Uploaded with ImageShack.us
Fidel-F2 - 9 Sierpnia 2011, 01:10
Matrim, plan był taki coby złupić i wrócić przez Atlantyk północnym przejściem którego nie znalazł, a że narozrabiał tak, że nie miał drogi powotnej trasą którą przypłynął bo wszystko co żyło i gadało po hiszpańsku chciało go złapać więc popłynął przez Pacyfik
Filipinki?
albo wybory miss KKK?
merula - 9 Sierpnia 2011, 08:47
raczej damy, co to chciały by być opalone i zażyć kąpieli słoneczne, a jednocześnie nie skazić alabastrowej cery.
Matrim - 9 Sierpnia 2011, 09:37
Fidel-F2, jest bliżej (drugi strzał), ale nie aż tak drastycznie.
Radomir - 9 Sierpnia 2011, 09:42
To może panie z jakiegoś kraju arabskiego, co by im twarzy nie było widać?
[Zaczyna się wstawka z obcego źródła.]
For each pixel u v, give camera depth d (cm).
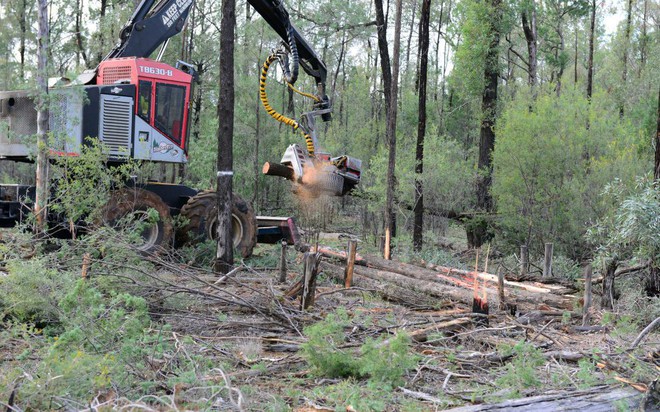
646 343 724
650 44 3806
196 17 3164
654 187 1039
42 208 1163
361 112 3603
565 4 3334
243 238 1399
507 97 2500
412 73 4453
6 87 3111
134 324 626
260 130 2803
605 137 1739
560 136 1723
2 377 502
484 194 2012
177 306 826
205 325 775
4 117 1348
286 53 1372
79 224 1282
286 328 779
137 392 527
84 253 929
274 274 1238
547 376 619
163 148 1374
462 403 548
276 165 1239
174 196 1434
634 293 958
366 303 976
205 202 1366
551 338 750
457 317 827
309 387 586
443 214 2023
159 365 595
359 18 2480
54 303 682
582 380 592
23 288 671
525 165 1711
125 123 1330
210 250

Matrim - 9 Sierpnia 2011, 09:57
Muzułmanki nie mogą pokazywać publicznie nawet małego palca u nogi, a tutaj i nogi i ramiona i dekolt...
Radomir - 9 Sierpnia 2011, 10:37
No tak, ale ze mnie ignorant...
Późno poszedłem spać i jeszcze w zasadzie śpię.
Matrim - 9 Sierpnia 2011, 11:43
Nie ma co przeciągać...
Zdjęcie przedstawia uczestniczki "Miss Shapely Silhouette Beauty Competition", czyli wyborów najzgrabniejszej sylwetki Anglii w 1950 roku. Jurorzy nie chcieli by buzie rzutowały na główną atrakcję konkursu i nakazali ubrać te gustowne torebeczki. A wyszło tak, jak widać. Choć może te pół wieku temu odbiór był zgoła inny
Fidel, dawaj dalej.
Fidel-F2 - 9 Sierpnia 2011, 12:09
wróćmy do zaniedbanej tradycji
Co to takiego 'australijski Pearl Harbour'?
Unicorn - 9 Sierpnia 2011, 16:23
Bombardowanie Darwin – naloty na australijskie miasto Darwin przeprowadzone 19 lutego 1942 roku. Były największym atakiem, jaki kiedykolwiek obce państwo przeprowadziło na terytorium Australii. Były także znaczącym punktem wojny na Pacyfiku i przykładem ciosu psychologicznego zadanego australijskiemu społeczeństwu w kilka tygodni po rozpoczęciu wojny pomiędzy Australią i Japonią. Rajd był pierwszym z około stu ataków lotniczych przeprowadzonych przez japońskie samoloty na Australię w latach 1942–1943.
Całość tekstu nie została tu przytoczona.